The number of plaintiffs "shows these are not isolated incidents, that this has been continuing to happen to women across Texas," said Nicolas Kabat, an attorney at the Center for Reproductive Rights. "Only 20 of them joined our case, but not everyone who has a trauma like this is willing to come forward and participate in a lawsuit."
Along with those 20 women, two Texas OB-GYNs — Drs. Damla Karsan and Judy Levison — are suing on behalf of their patients. Levison, a professor at Baylor College of Medicine, retired from clinical practice after the fall of Roe v. Wade in 2022 because “Texas’s abortion bans have made it impossible for her to provide comprehensive, high-quality reproductive care to her patients,” according to the petition.
'We're not going to leave Texans behind'
The Texas Supreme Court will hear oral arguments for Zurawski v. Texas in Austin on Tuesday. The high-stakes case will decide whether the state’s abortion ban laws clearly outline the medical exceptions that allow patients to terminate a pregnancy to save their life.
The hearing has drawn involvement from stakeholders in Texas and the rest of the country through amicus briefs, which let people who are not a party to a lawsuit but who have a strong interest in its outcome provide perspective.
A coalition of attorneys general for 20 states and Washington, D.C., filed an amicus brief in support of the plaintiffs Nov. 13, writing that Texans denied emergency abortion care often travel to their states, leading to health risks for the patients and "additional pressures" on their states' "already overwhelmed hospital systems."
Forty companies and individuals doing business in Texas also signed a brief stating that the ambiguity of the laws has a substantial negative effect on the state's residents as well as its economy, including an estimated $14.5 billion in lost revenue each year.
"The confusing medical exceptions are increasing the cost of business in Texas, driving away top talent, risking potential future business coming to the State, and threatening a diverse workforce," states the brief, spearheaded by Austin-based dating company Bumble.

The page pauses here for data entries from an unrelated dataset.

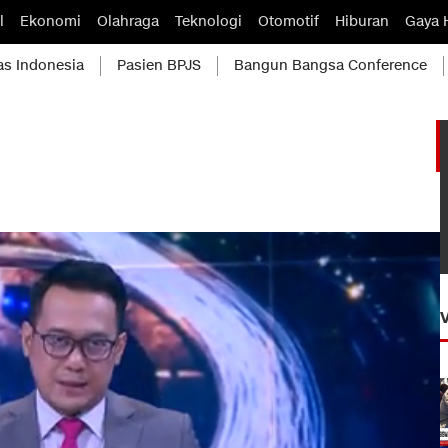
l
Ekonomi
Olahraga
Teknologi
Otomotif
Hiburan
Gaya 
as Indonesia
Pasien BPJS
Bangun Bangsa Conference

The brief also cited a 2021 survey that found 64% of college-educated workers in the U.S. would not apply for a job in a state that had an abortion ban such as Texas, and that nearly half would consider moving out of a state where a similar ban was passed. The survey was conducted by PerryUndem, a nonpartisan public opinion research firm specializing in health care and gender equity issues, through the national survey platform YouGov.
Attorney Beth Klusmann of the Texas attorney general's office will defend the state and the Texas Medical Board while Center for Reproductive Rights attorney Molly Duane will represent the petitioners. The Texas attorney general's office did not respond to the Statesman's repeated requests for comment on the case and the briefs.

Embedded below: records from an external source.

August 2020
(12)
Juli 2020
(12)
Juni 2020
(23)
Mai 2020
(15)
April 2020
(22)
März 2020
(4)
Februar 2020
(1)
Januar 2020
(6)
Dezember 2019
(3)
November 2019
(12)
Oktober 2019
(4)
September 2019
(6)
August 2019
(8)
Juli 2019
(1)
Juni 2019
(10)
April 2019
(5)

Kabat, an attorney for the Center for Reproductive Rights, is hopeful that the Texas Supreme Court will uphold the District Court's ruling against the enforcement of the abortion bans. But he says they won't give up the fight even if the outcome goes against the plaintiffs.
"It's impossible to say what the Supreme Court might do, but regardless of the outcome, we're not going to leave Texans behind," he said. "We're going to be here to continue this fight for their rights, for standard health care."

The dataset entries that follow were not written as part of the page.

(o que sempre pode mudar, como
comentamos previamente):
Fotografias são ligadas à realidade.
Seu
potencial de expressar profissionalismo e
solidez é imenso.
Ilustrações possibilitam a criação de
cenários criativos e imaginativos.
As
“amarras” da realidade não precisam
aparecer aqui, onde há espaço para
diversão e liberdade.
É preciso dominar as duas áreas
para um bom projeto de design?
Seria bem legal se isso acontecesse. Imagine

Kash said she is fighting not only for her rights, but the rights of her daughter, who was born in July. But she said she's hopeful.
"Despite everything that happened, I keep being optimistic that at some point we will go back to reason and at some point there will be a court or a lawmaker that will get us to a state of women being equal citizens," she said. "And I'm proud to be standing by all the other women that can or can't be in the lawsuit."